THE ROSIE THE RIVETER/WWII HOME FRONT
WORKER WALL OF HONOR PROJECT
Honor a past or living WWII Home Front Worker by having a banner on our WWII Home Front Worker Wall of Honor.
Launched in 2022 for the celebration of national “Rosie theRiveter Day,” this installation project honors both past and living individual WWII Home Front Workers.
The banners are currently installed adjacent to the visitor center at Rosie the Riveter/WWII Home Front National Historical Park, and thousands of people will see and know the role your home front worker played during one of the most important eras in American history for years to come.
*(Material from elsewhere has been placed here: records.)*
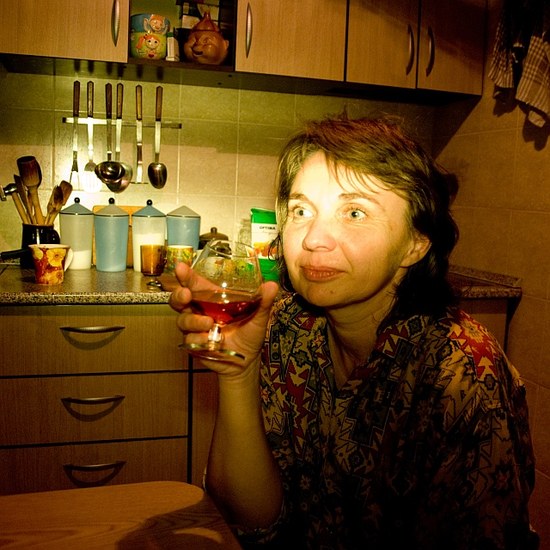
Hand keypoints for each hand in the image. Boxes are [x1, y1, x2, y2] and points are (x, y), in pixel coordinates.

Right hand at [168, 261, 278, 375]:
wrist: (247, 360)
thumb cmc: (250, 333)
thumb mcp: (258, 316)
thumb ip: (263, 301)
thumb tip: (272, 285)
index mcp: (212, 299)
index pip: (195, 283)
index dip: (185, 275)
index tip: (180, 267)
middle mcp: (199, 310)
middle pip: (179, 299)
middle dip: (179, 295)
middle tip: (186, 294)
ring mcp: (195, 328)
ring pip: (183, 320)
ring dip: (193, 321)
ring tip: (209, 323)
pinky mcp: (194, 344)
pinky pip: (190, 339)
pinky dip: (200, 339)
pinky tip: (210, 340)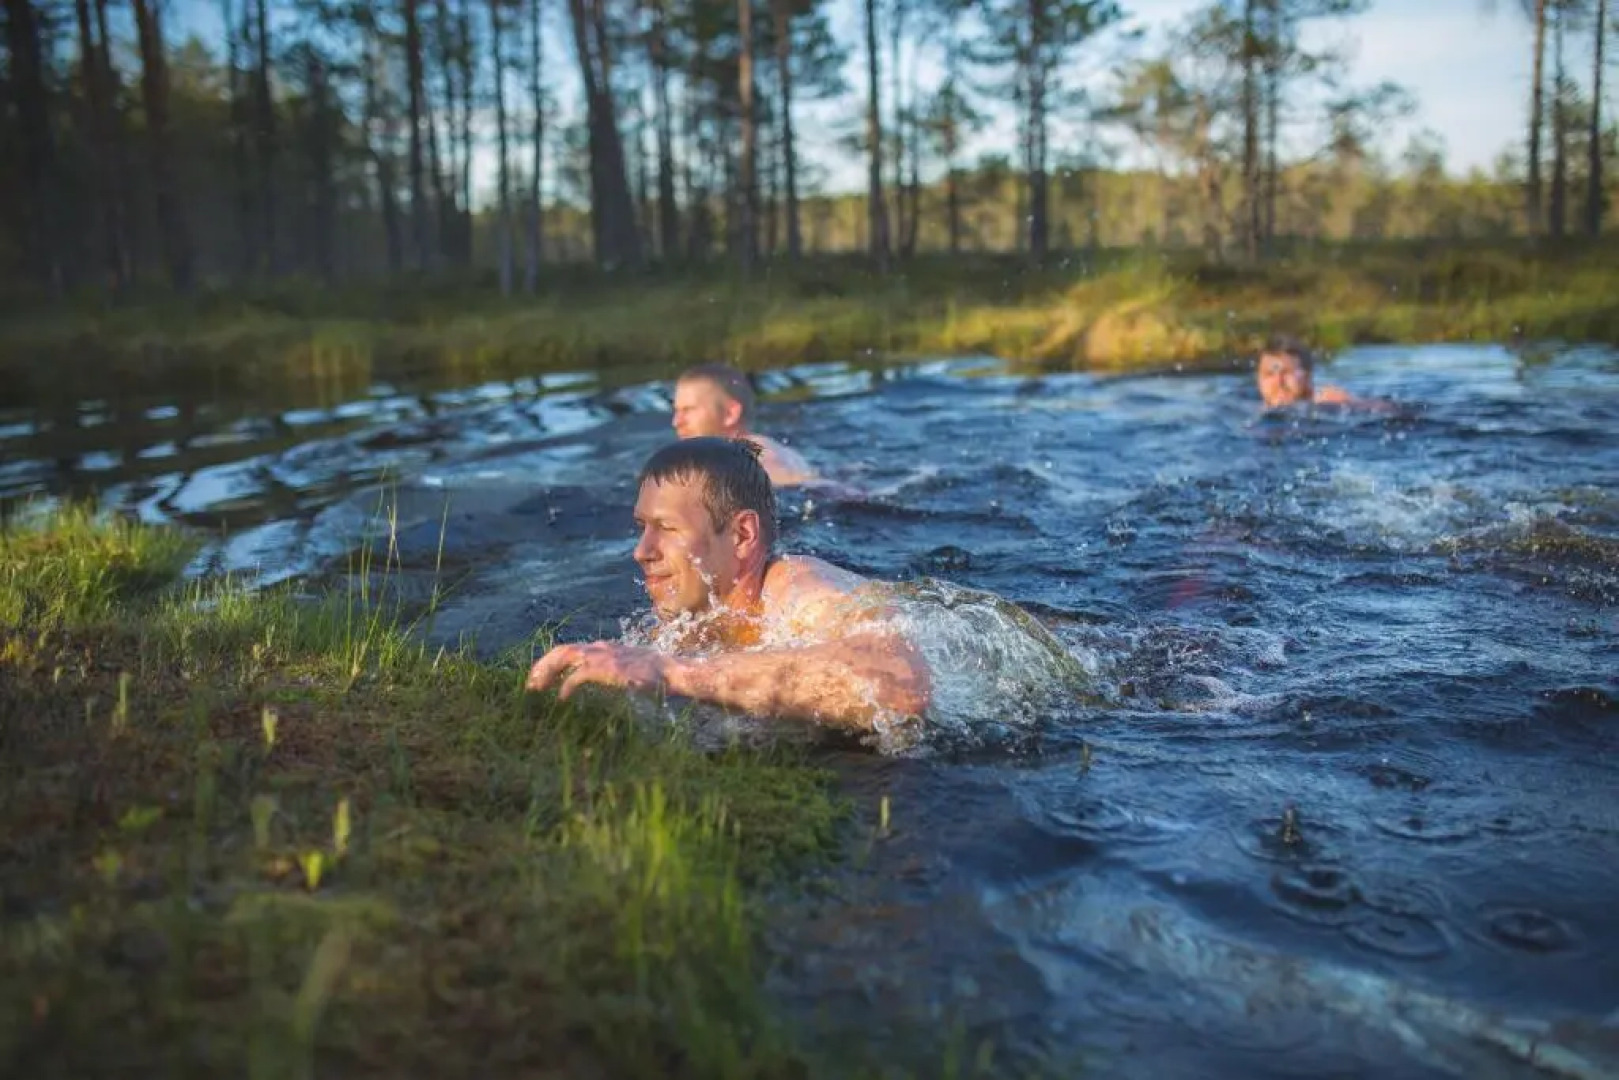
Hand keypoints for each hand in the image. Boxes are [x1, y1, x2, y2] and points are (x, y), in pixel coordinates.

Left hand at [525, 641, 672, 700]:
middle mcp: (599, 648)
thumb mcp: (628, 668)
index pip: (569, 649)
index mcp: (603, 647)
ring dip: (547, 672)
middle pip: (561, 650)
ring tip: (536, 689)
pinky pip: (577, 676)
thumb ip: (612, 671)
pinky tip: (561, 699)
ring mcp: (601, 656)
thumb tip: (603, 681)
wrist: (670, 671)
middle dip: (542, 666)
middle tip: (530, 685)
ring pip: (563, 657)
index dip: (552, 662)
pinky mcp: (605, 669)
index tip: (540, 678)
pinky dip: (565, 687)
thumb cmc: (654, 674)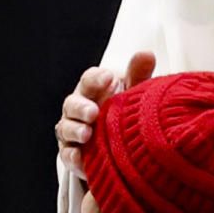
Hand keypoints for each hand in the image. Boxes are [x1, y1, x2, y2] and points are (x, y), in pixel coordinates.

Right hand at [58, 50, 154, 166]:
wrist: (121, 145)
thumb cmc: (124, 112)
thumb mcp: (133, 93)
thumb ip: (137, 75)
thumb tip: (147, 54)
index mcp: (92, 91)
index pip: (89, 80)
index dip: (96, 78)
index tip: (108, 77)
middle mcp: (78, 109)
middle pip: (73, 104)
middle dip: (81, 107)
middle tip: (93, 111)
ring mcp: (73, 131)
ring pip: (66, 128)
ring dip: (75, 130)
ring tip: (87, 134)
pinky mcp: (73, 153)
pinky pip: (68, 154)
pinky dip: (72, 156)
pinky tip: (79, 158)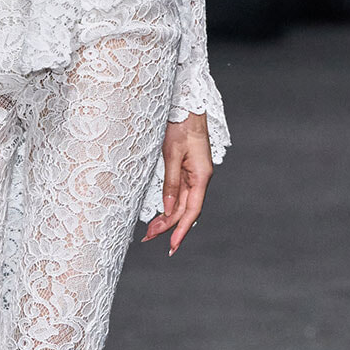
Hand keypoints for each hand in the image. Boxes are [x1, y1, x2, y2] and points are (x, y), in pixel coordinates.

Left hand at [142, 113, 211, 254]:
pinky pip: (180, 192)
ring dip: (167, 217)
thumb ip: (171, 183)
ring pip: (182, 203)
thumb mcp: (172, 154)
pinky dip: (170, 205)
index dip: (181, 230)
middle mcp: (200, 177)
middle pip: (185, 210)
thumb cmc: (181, 125)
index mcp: (201, 175)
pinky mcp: (187, 168)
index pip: (192, 211)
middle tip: (148, 238)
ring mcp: (194, 173)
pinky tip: (161, 213)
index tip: (171, 246)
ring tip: (150, 231)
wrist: (186, 104)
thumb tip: (168, 210)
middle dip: (168, 226)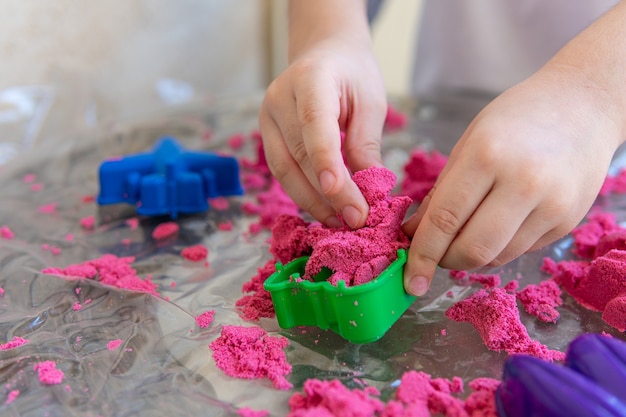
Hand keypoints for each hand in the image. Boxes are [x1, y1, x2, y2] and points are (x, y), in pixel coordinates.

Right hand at [259, 7, 386, 228]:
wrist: (324, 53)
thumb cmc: (352, 75)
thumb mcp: (370, 102)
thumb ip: (366, 144)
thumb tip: (369, 191)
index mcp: (311, 78)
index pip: (315, 124)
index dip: (326, 163)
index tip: (343, 198)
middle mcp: (280, 97)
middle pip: (299, 154)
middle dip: (329, 193)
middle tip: (357, 220)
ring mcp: (267, 117)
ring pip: (285, 170)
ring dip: (312, 201)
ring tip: (341, 221)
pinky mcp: (266, 135)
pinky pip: (282, 170)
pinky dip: (303, 193)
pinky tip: (325, 208)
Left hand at [402, 65, 622, 295]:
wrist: (582, 106)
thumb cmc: (516, 118)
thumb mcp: (469, 143)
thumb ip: (441, 192)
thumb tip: (415, 234)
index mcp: (487, 156)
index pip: (445, 219)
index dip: (423, 254)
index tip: (410, 278)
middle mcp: (523, 183)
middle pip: (473, 249)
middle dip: (445, 261)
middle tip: (435, 255)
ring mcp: (551, 205)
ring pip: (497, 257)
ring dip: (471, 256)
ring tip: (465, 233)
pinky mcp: (568, 221)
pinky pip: (520, 250)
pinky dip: (498, 248)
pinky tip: (497, 224)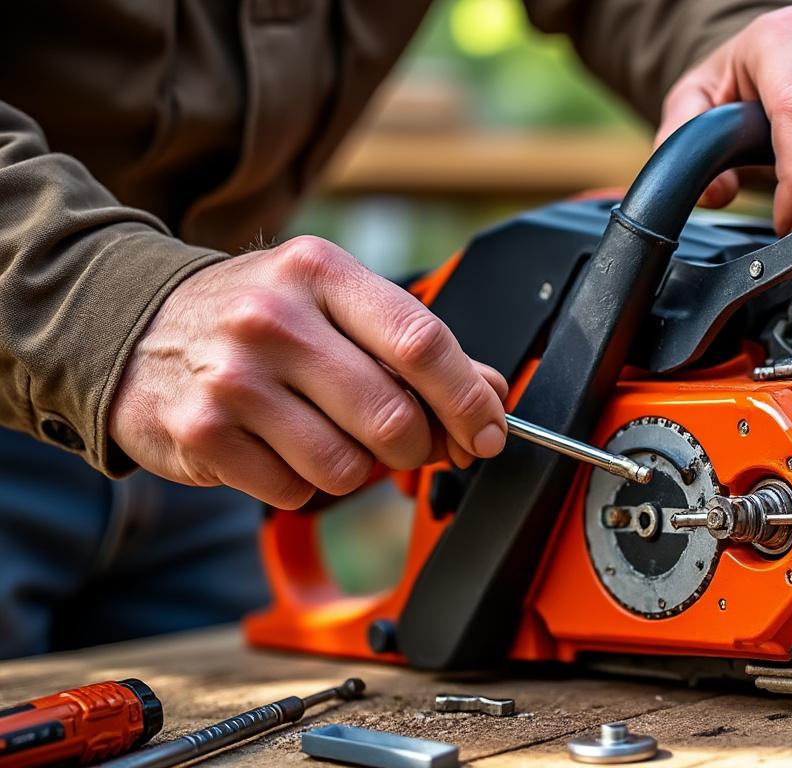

Be a part of beautifying this section of the Bay Trail and furthering our mission of Sharing Stories and Preserving History!
ROSIE's SERVICE CORPS
In collaboration with the National Park Service at Rosie the Riveter/WWII Home Front National Historical Park and the City of Richmond, the Trust uses “Rosie” history to inspire members of Rosie’s Service Corps with the value of collaborative work, strength in serving others, and a daring vision of women’s careers.
Rosie's Service Corps is comprised of:
Rosie’s Career Preparedness Program focuses on career education and awareness, as well as an introduction to the trades, power tools, and learning power skills. Students participate in “We Can Do It: SMART Goal Setting” and “Power Tools for Building a Resume”, as well as Financial Literacy. Students have the opportunity to meet guest speakers from the trades and non-traditional work opportunities, attend field trips, and participate in career fairs.
Rosie’s Service Corps Summer Camp: A 5-week camp for 12–15-year-old girls/girl-inclusive youth aimed at building self-confidence, career skills, and trades training, as well as exposure to the outdoors and a wider horizon for what young girls can be and can do in their lives.
EVERY KID OUTDOORS
Our Every Kid Outdoors program (formerly known as Every Kid in a Park) provides thousands of fourth graders with a chance to learn important WWII and social change history, a healthy one mile hike on the Bay Trail, and an opportunity to understand the joy of the outdoors and the need to protect natural treasures like San Francisco Bay. Every child also receives a one year pass to visit any national park for free with their family. The Trust brings more than 1200 children from underserved classrooms to the park each year by providing funding for bus transportation. For many, it’s their only field trip in a school year.
SCHOOL PROGRAMS AND EDUCATION FOR TEACHERS
Thanks to the National Park Foundation’s Open Outdoors for Kids grant, we have created hybrid programming (part in-person as Covid allows and part virtual) for 4th-8th graders with the mission to connect students, teachers and families to national parks in meaningful ways. Our project is called “Saving history before it is gone." We invite students to engage with Rosies to capture and record their authentic lived experience, and thereby teach the students what history is, whose voices are represented, and how history gets created. The students are then asked to take learned documentary concepts to their own families and communities and to create oral histories based on who in their own lives is an older person (grandparent, great-grandparent, etc) whose story they could capture, thus being the documentarian for their own family. We are currently working with 94 students.